▶ _The data_:
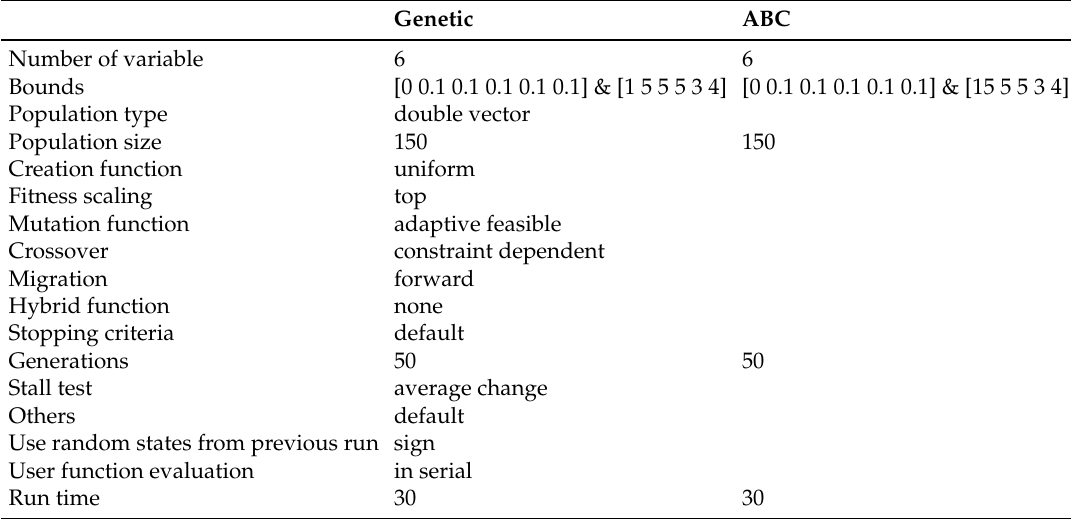
Table 2. Configuration of both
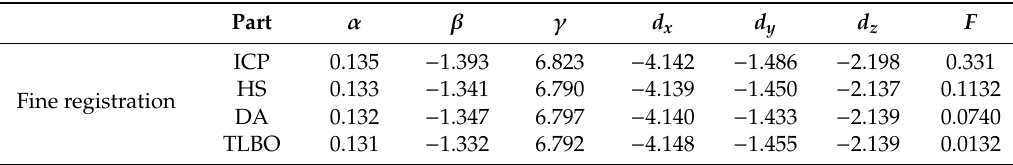
processor was an i5-4200U CPU @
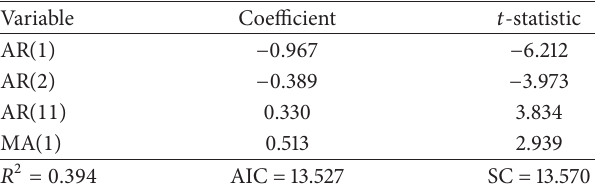
Table 4: The parameters estimate of the ARIMA model.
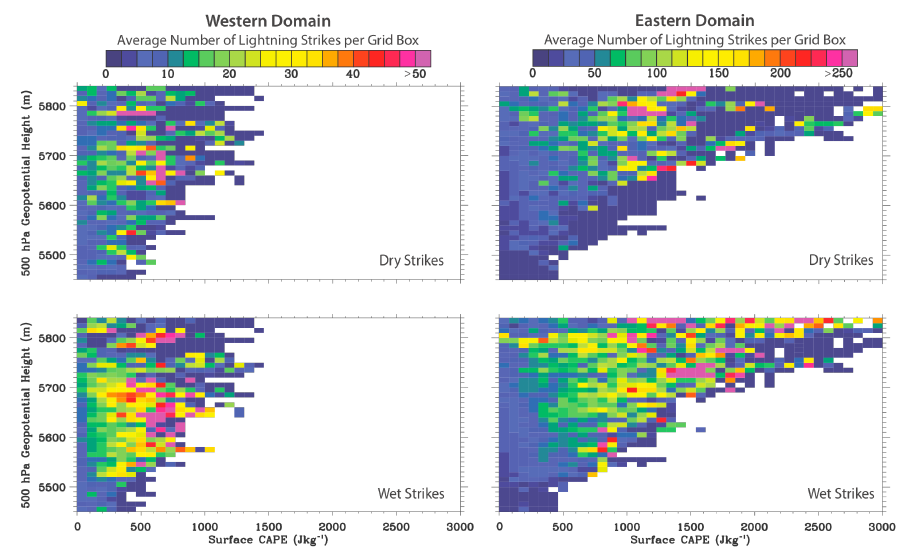
Figure 7. Fig. 7. The average number of lightning strikes (dry and wet) per grid box as a function of CAPE and 500hPa geopotential heights for the western domain (left) and the eastern domain (right). White areas do not contain observed data and the values of the western domain color bar are 1/5 of the values in the eastern domain color bar.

▶ _Your task_:
Read the data above and pull out each line that holds the string "Table".

▶ _Solution for this task_:
Table 2. Configuration of both
Table 4: The parameters estimate of the ARIMA model.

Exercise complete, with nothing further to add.